March 27, 2018
As of yesterday, it looked like mortgage rates would be more interested in staying in a narrow, sideways range for the holiday-shortened Spring Break/Good Friday trading week. Today, financial markets gave us a reminder about how much reality can differ from apparently probable outcomes. Fortunately, the surprises work in the favor of the mortgage market today as rates are sharply lower (at least in the context of the recent range, which has been extremely narrow).
Bonds (which underlie rates) drew motivation from a combination of factors today. These included compulsory trades that had to be made by the end of the month, automatic trades made in response to certain lines in the sand, and safe-haven trades resulting from the massive losses in the stock market. The net effect for the average mortgage borrower is a noticeable improvement in upfront costs at the very least (for instance, a quoted rate may be the same as yesterday, but the associated closing costs would be lower).
In other cases, the rate itself could be an eighth of a percentage point lower, although in those cases, the drop in rate would likely be offset, in part, by a slight increase in upfront costs. If we derive an "effective rate" from the combination of the two, today's drop is equivalent to 0.04% for the average lender.
Loan Originator Perspective
Bond yields bounced lower today, finally cracking the previously impenetrable 2.8% barrier. While the rally is "just one day" in a short trading week, it progressed throughout the day, which is encouraging. While it's far too early to call this a trend, I'm willing to see where it leads, and will float new applications overnight. -Ted Rood, Senior Originator
Bonds are trying again to break the 2.80 level in 10yr Treasuries. For those that are risk tolerant, you could probably float overnight but my clients and I are still favoring locking. -Victor Burek, Churchill Mortgage
With Good Friday upon us and the shortened trading week Good Tuesday seems like a Good Time to take advantage of the modest improvement in Rates. -Al Hensling, Mortgage Originator
Today's Most Prevalent Rates
- 30YR FIXED - 4.5%
- FHA/VA - 4.375%
- 15 YEAR FIXED - 3.875%
- 5 YEAR ARMS - 3.5-3.75% depending on the lender
Ongoing Lock/Float Considerations
- 2017 had proven to be a relatively good year for mortgage rates despite widespread expectations for a stronger push higher after the presidential election in late 2016.

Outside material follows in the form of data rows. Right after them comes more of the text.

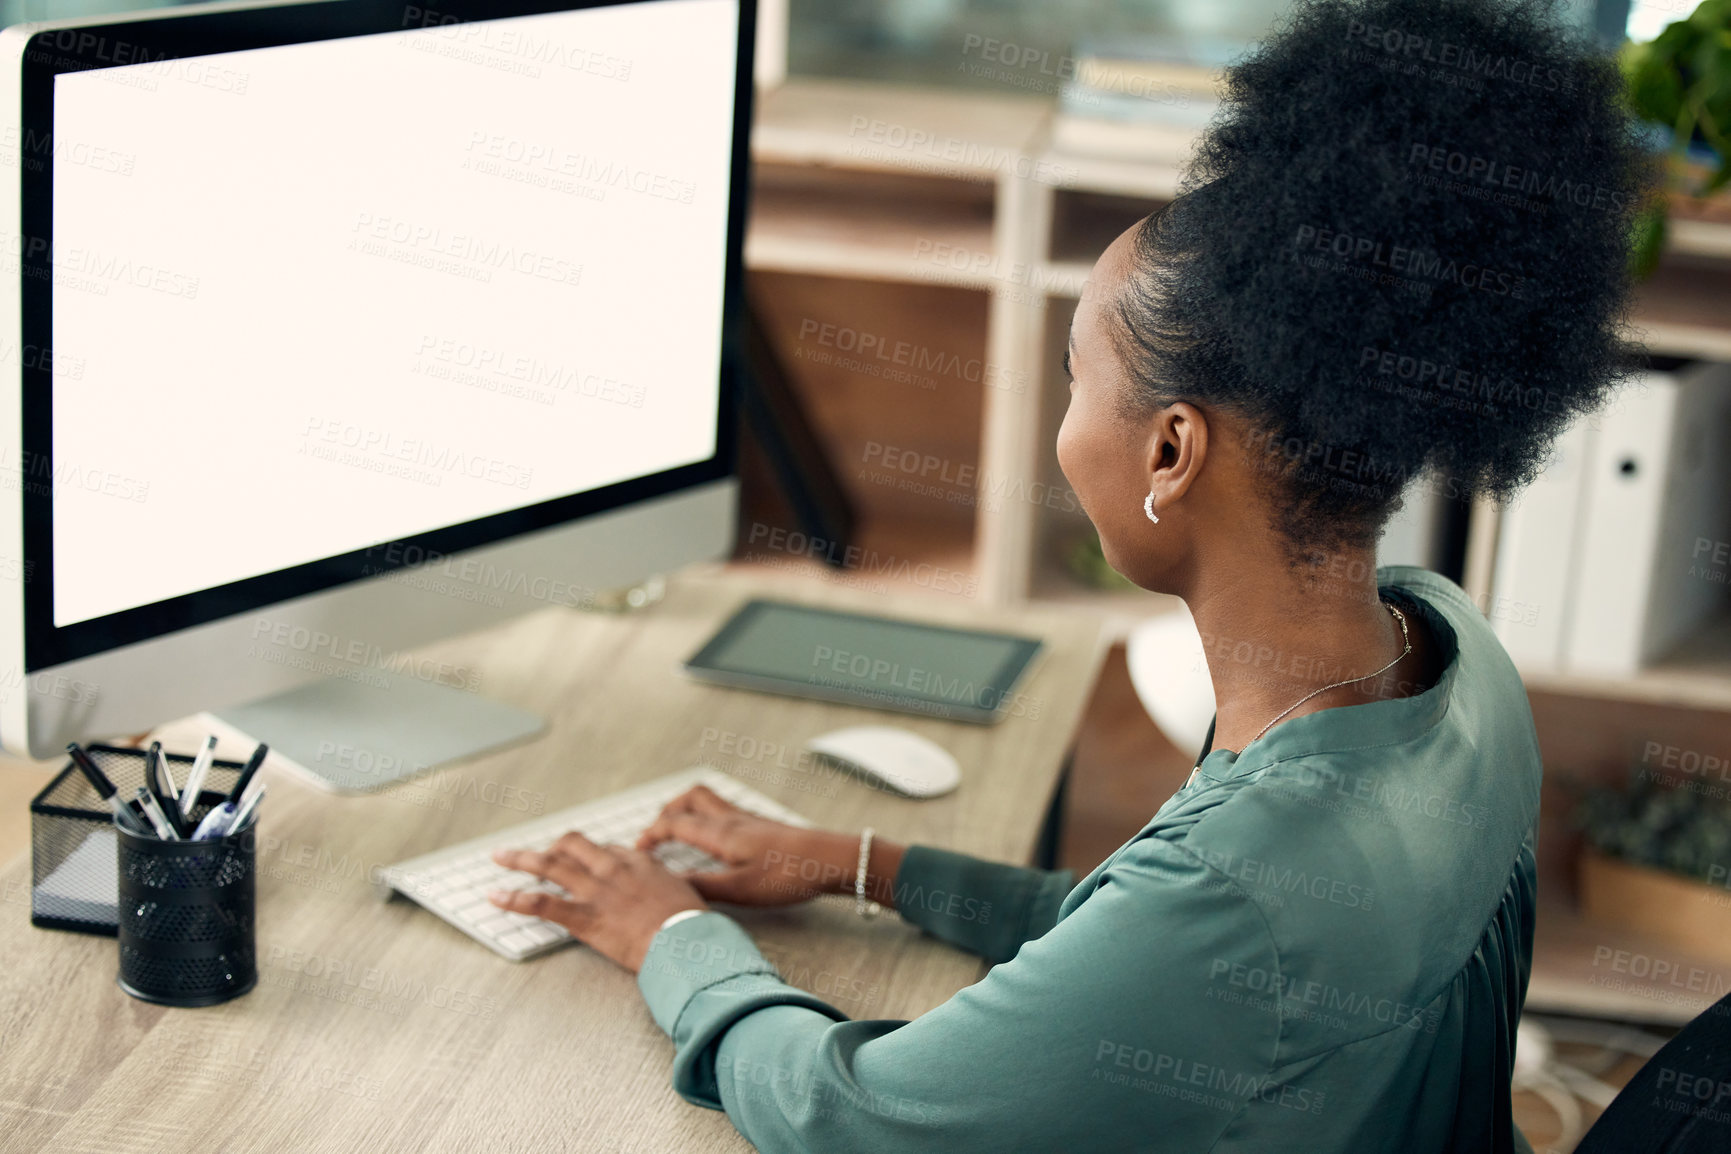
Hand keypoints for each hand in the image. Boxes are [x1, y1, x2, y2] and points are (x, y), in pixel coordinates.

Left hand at [489, 831, 705, 972]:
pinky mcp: (583, 916)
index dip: (590, 855)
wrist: (685, 942)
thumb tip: (669, 892)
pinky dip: (514, 899)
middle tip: (535, 853)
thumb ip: (669, 887)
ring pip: (549, 865)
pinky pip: (540, 903)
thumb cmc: (691, 924)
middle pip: (572, 845)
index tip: (583, 862)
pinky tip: (496, 897)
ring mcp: (595, 890)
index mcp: (638, 862)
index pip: (605, 848)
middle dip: (551, 846)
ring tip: (500, 856)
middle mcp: (612, 868)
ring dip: (520, 859)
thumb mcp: (685, 894)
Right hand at [636, 785, 856, 906]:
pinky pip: (725, 809)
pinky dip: (708, 816)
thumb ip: (701, 887)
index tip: (636, 852)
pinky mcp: (763, 825)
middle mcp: (731, 818)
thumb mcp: (740, 889)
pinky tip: (715, 838)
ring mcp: (749, 819)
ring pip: (709, 800)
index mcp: (720, 832)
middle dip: (666, 812)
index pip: (673, 823)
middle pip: (690, 798)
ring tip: (678, 831)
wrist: (832, 859)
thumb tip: (667, 887)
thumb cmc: (788, 874)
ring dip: (687, 809)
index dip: (650, 835)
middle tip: (654, 835)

- While rates remain low in absolute terms, they moved higher in a more threatening way heading into the beginning of 2018
- The scariest part of the move higher looks like it ended as of early February, and rates have been generally sideways since then
- Even so, the potential remains for more weakness (i.e. higher rates). It makes more sense to remain defensive (i.e. more inclined to lock) until we've seen a more convincing shift lower.
- Rates discussed refer to the most frequently-quoted, conforming, conventional 30yr fixed rate for top tier borrowers among average to well-priced lenders. The rates generally assume little-to-no origination or discount except as noted when applicable. Rates appearing on this page are "effective rates" that take day-to-day changes in upfront costs into consideration.